Supplied passage
----------

Thanks Jérémie,
we are definitely aiming for a more official announcement. The reason for the soft launch is that, after experimenting for a few months with the DataHub, we are still reporting to the developers issues that need to be addressed before a broader announcement. The CKAN data browser, for example, is quite rudimentary; there is limited support for batch file upload; data citation support is not keeping up with standards/best practices in the field etc. If anyone on these lists is interested in crash-testing the repository I'd be happy to follow up off-list.
Despite these issues, CKAN remains our engine of choice: it's open source, actively maintained by OKFN (an organization whose mission is aligned to Wikimedia's) and is currently used by large orgs and governments to run institutional repositories (like http://data.gov.uk).
The long-term vision is that of an actual "data/API hub" built on top of a naked repository, to facilitate the discovery/reuse of various data sources. I copy below a note I posted some weeks ago to wikitech-l on this topic.

----------

Information shown
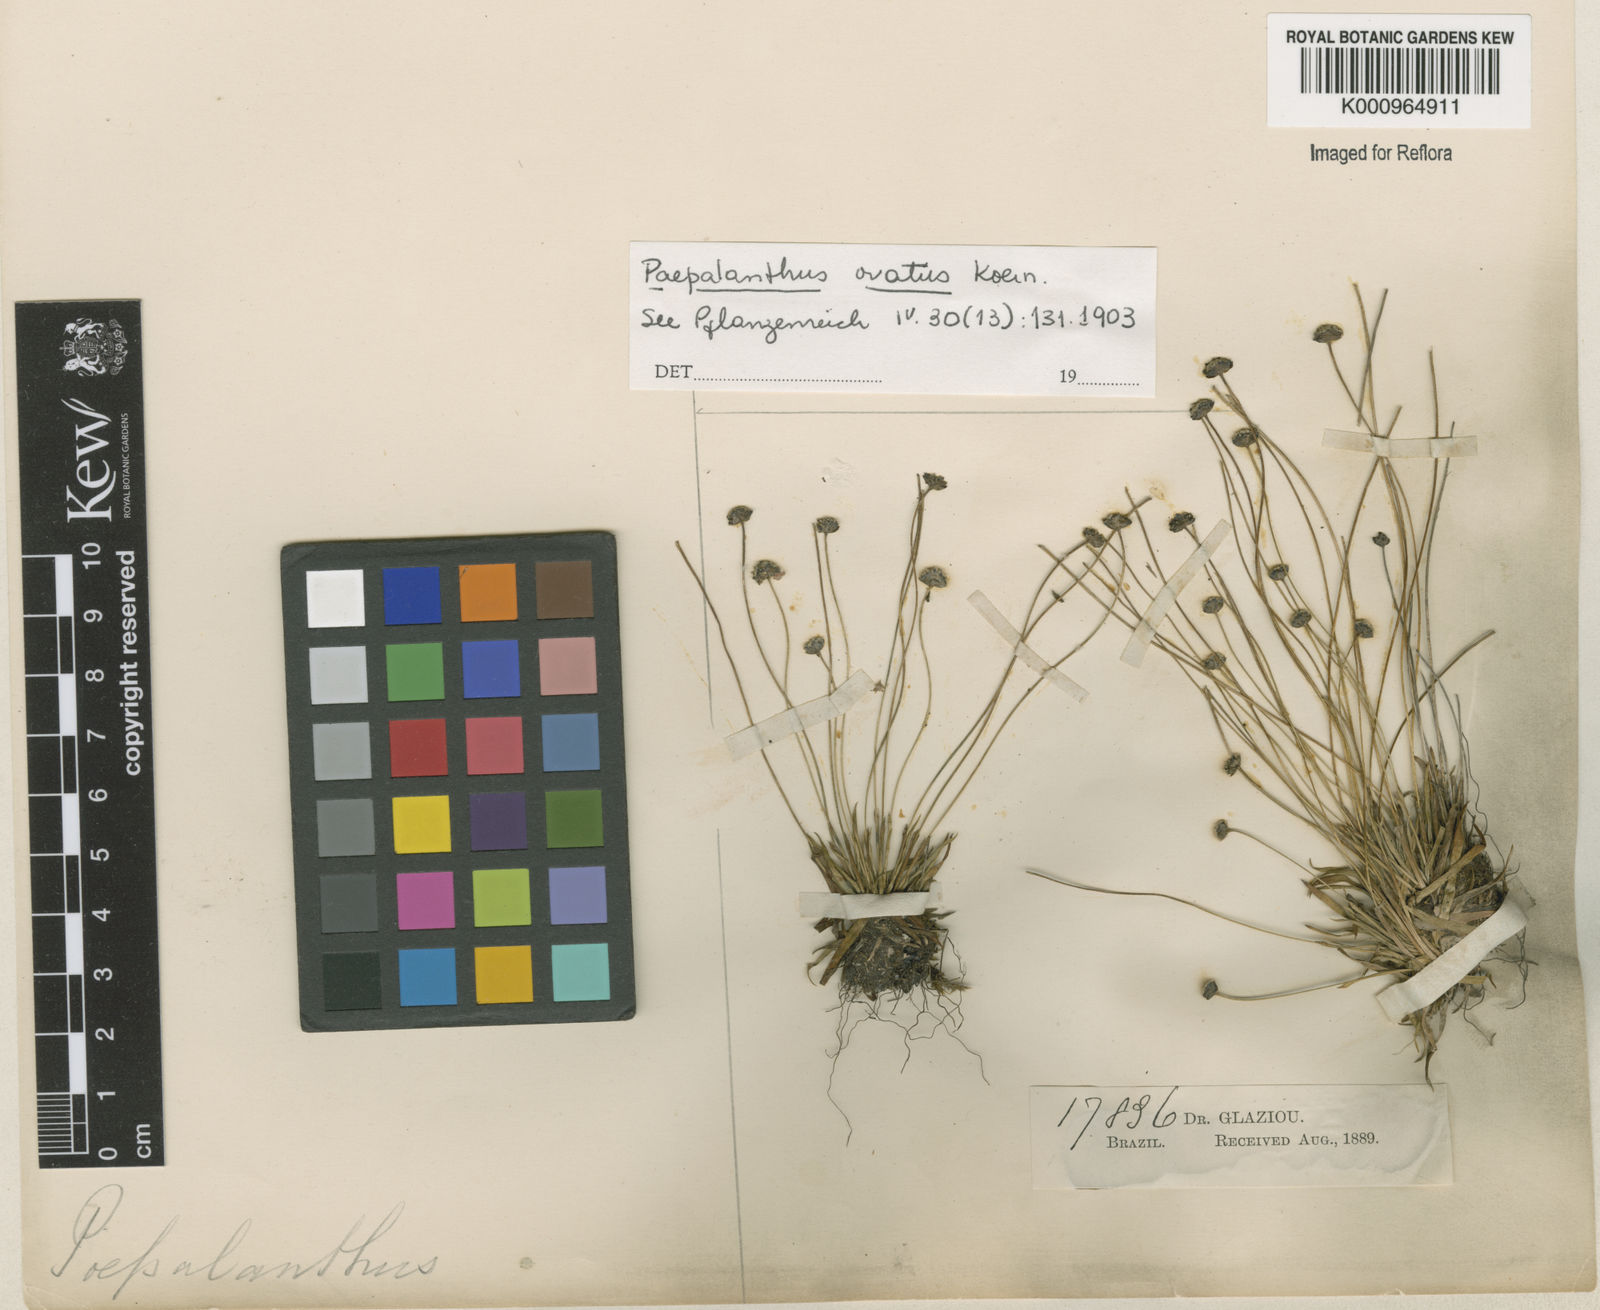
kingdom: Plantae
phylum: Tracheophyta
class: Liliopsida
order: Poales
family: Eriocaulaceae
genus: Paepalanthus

----------

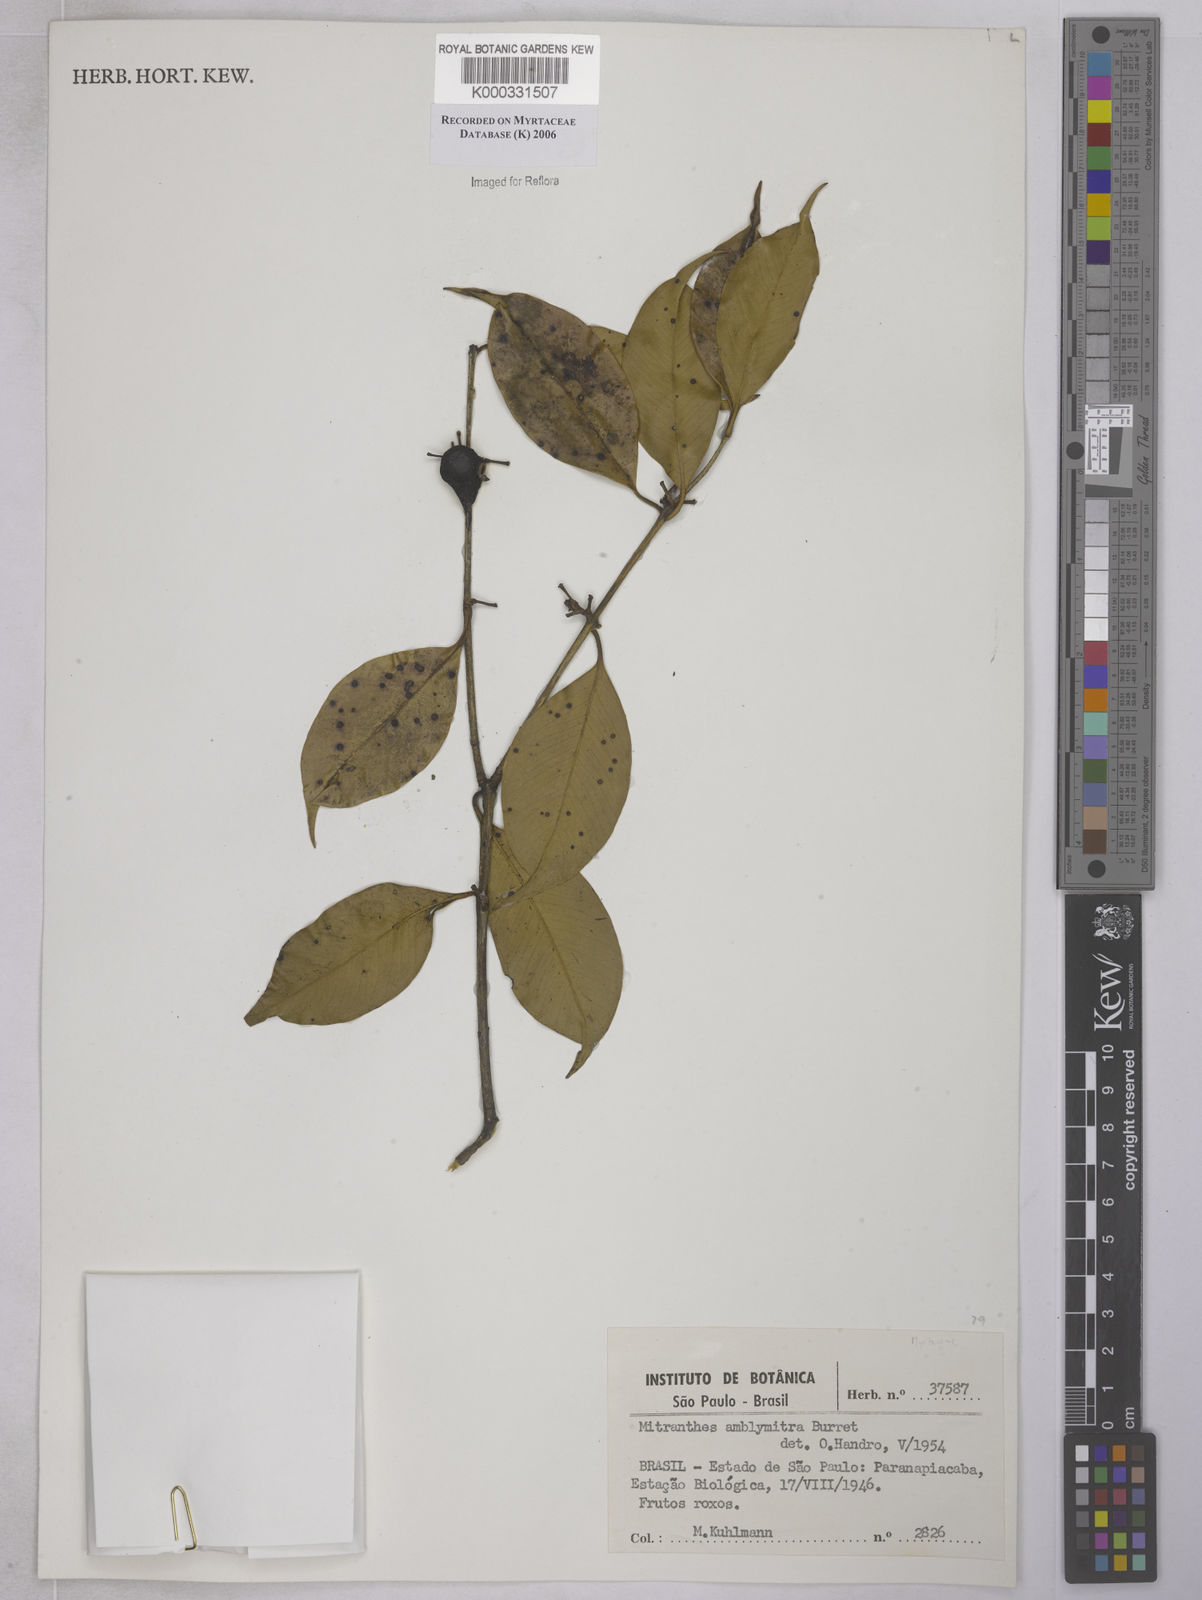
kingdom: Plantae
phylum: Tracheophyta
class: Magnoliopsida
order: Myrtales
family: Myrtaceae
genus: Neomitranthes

----------

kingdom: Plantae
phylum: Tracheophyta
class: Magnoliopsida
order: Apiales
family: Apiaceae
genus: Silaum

----------

Requirements
#1 Using the DataHub message above, mark each statement yes or no, and quote the words that settle it. (a) The message calls the CKAN data browser fully featured. (b) CKAN is actively maintained by OKFN. (c) CKAN has no support at all for batch file upload.
#2 List every problem with the repository that the DataHub message names as still needing to be fixed before a broader announcement.
#3 Write the next part of the DataHub message, picking up after its final sentence.

Answers for the exercise
#1
(a) No: "The CKAN data browser, for example, is quite rudimentary"
(b) Yes: "actively maintained by OKFN"
(c) No: "there is limited support for batch file upload"

#2
- The CKAN data browser is quite rudimentary.
- There is limited support for batch file upload.
- Data citation support is not keeping up with standards/best practices in the field.

#3
Dario
Begin forwarded message:
From: Dario Taraborelli dario@wikimedia.org Subject: Re: [Wikitech-l] Proposal to add an API/Developer/Developer Hub link to the footer of Wikimedia wikis Date: September 25, 2012 10:55:47 AM PDT
I am very excited to see this proposal and happy to help in my spare time, thanks for starting the thread. In fact, I started brainstorming a while ago with a number of colleagues and community members on how an ideal Wikimedia developer hub might look like.
My thoughts:
(1) the hub should be focused on documenting reuse of Wikimedia's data sources (the API, the XML dumps, the IRC streams), not just the MediaWiki codebase. We are investing quite a lot of outreach effort in the MediaWiki developer community, this hub should be broader in scope and support the development of third-party apps/services building on these data sources. A consultation we ran last year indicates that a large number of developers/researchers interested in building services/mashups on top of Wikipedia don't have a clue about what data/APIs we make available beside the XML dumps or where to find this data: this is the audience we should build the developer hub for.
(2) the hub should host simple recipes on how to use existing data sources for building applications and list existing libraries for data crunching/manipulation. My initial attempt at listing Wikimedia/Wikipedia apps, mashups and data wrangling libraries is this spreadsheet, contributions are welcome [1]
(3) on top of documenting data sources/APIs we should showcase the best applications that use them and incentivize more developers to play with our data, like Flickr does with its app garden. WMF designer Vibha Bamba created these two mockups [1] [2], loosely inspired by http://selection.datavisualization.ch, for a visual directory that we could initially host on Labs.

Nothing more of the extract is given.